Already what we’re seeing is we’re hearing stories from folks. One of our regular attendees came up to us and said, ‘I brought my sister to one of the early events and she had not accessed health care recently, and you saved her life.’ And I said, ‘Woah, that’s a little, that’s a little grand — tell us more.’ She said, ‘So, she hasn’t seen a doctor for many years. You all checked her blood pressure and you said, “This is really, really high, so you should get established with a primary care doctor.”‘ And because of the relationship we formed with her in that visit, she said, ‘OK, I’m going to do that.’ We gave her a referral to a primary care office here at OHSU. She established them quickly, and at that visit, they said, ‘Your blood pressure is so high you have to go to the emergency department.’ At the emergency department, her systolic blood pressure — which is that top number, the first number in the blood pressure — was over 200, which is very, very high. And this attendee said, ‘Yeah, now my sister’s blood pressure, she got on medications, she’s seen her doctor regularly. It’s now below 140,’ which is the goal that we have for blood pressure.

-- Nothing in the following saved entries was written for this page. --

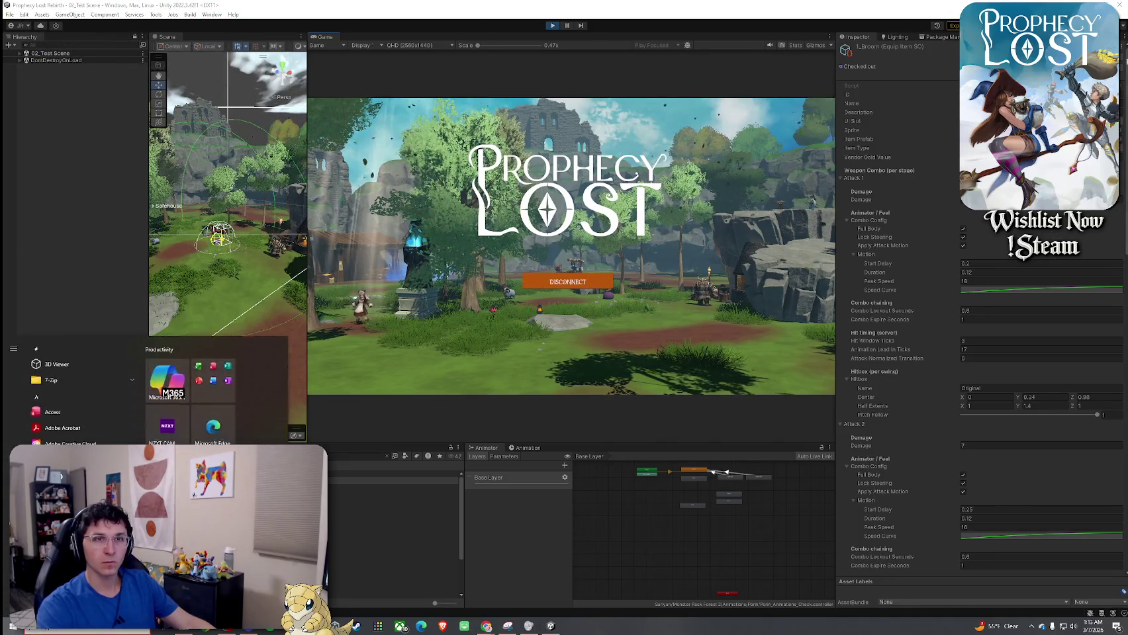
left_click(658, 210)
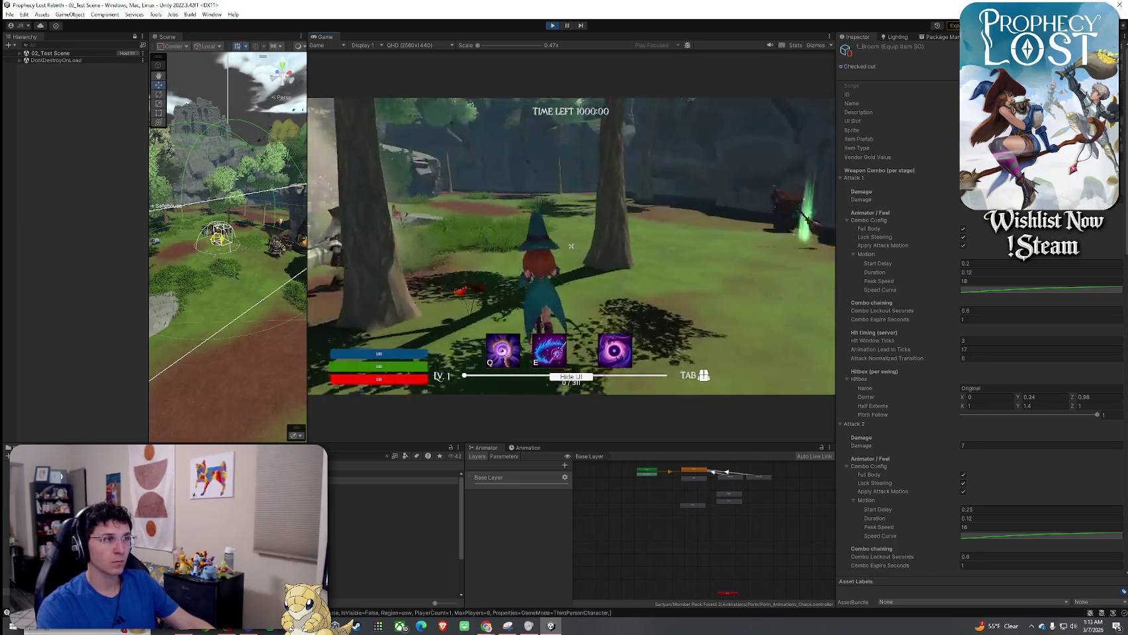
Move the witch toward the village and swing the broom through the three-hit combo
key("w")
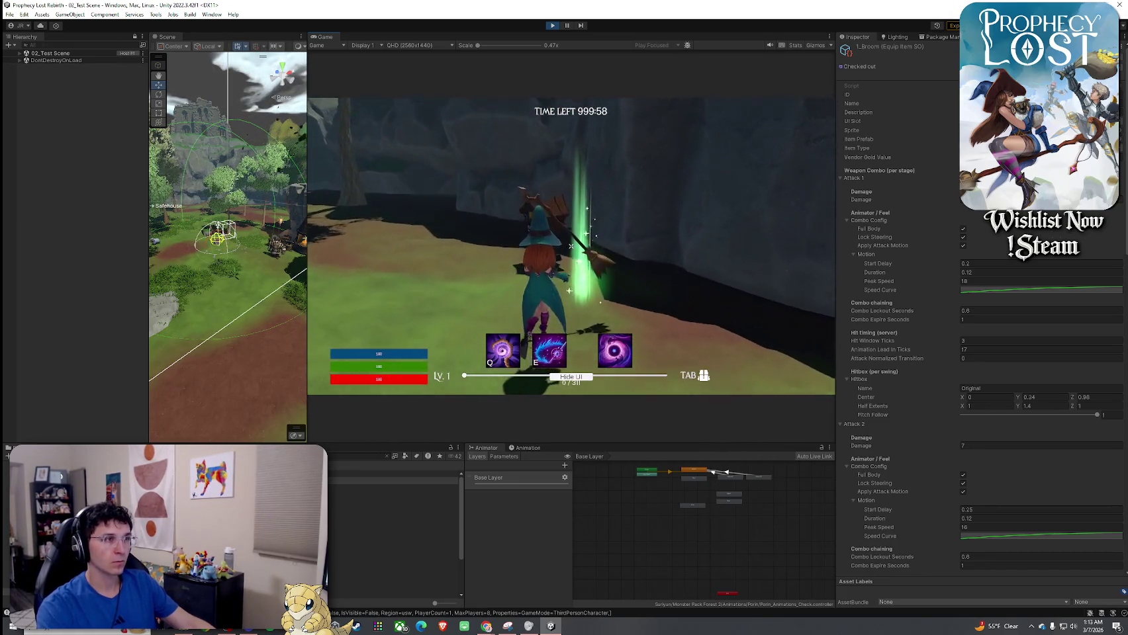
key("Tab")
key("Tab")
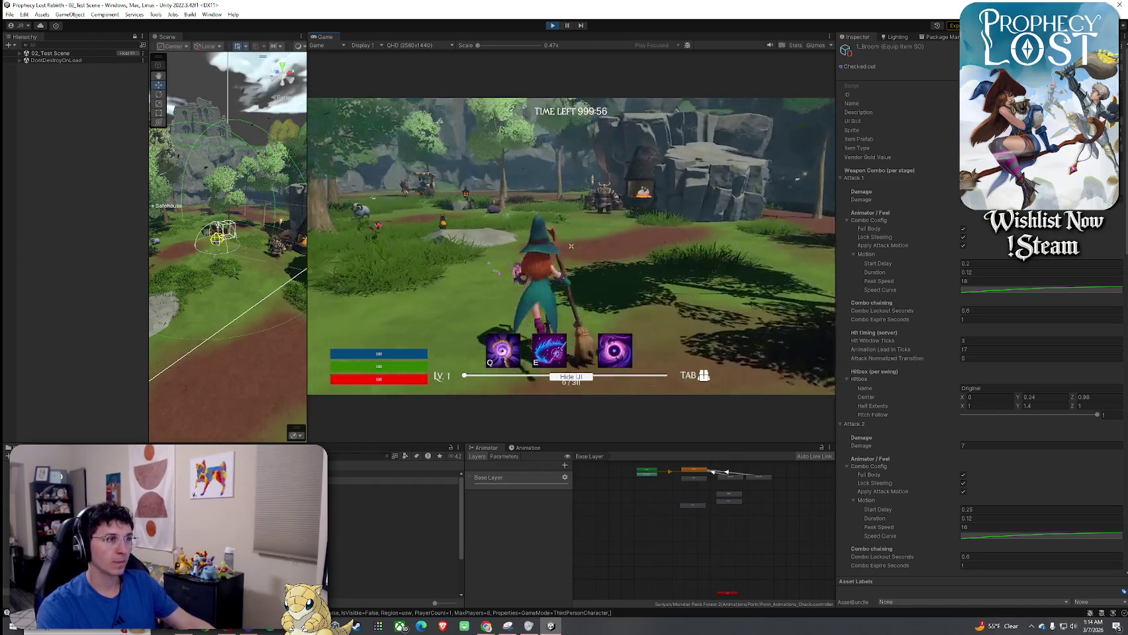
left_click(570, 246)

Other folks who have just said, ‘Gosh, you know, I’m thinking a lot more about my blood sugars or my blood pressure.’ Other folks who have said, ‘Gosh, I’m gonna call that primary care office that you all referred us to.’ So we’re just hearing more and more about — obviously we want to think on a long-term way of let’s really work to rebuild trust and help people rethink what your relationship with health and health care can look like — but even a short manner of six months we’re hearing from people, just profound impacts of what it looks like when you have a space where you already feel like you belong, it’s easy for you to access because you’re going there anyway, and you ask the question that you’ve maybe always felt afraid to ask your clinician, or you have more time and space, or you just psychologically feel safer because it’s a space that you see other folks who look like you and have values and beliefs like you or backgrounds like you. When we trust the people, that they will tell us what they need, and then we do our work as a health care system to provide those services because we trust them, that’s really the model that we’re seeking to do.

I’m a believer in fractals, that what we do on a small scale eventually becomes the large scale. So, I think if we focus — when there’s so much national and federal level uncertainty — if we can focus on a hyper local level, in this case in a hyper institutional OHSU level about taking care of each other and taking really good care and dignified care of Oregonians, that’s the best chance that we have.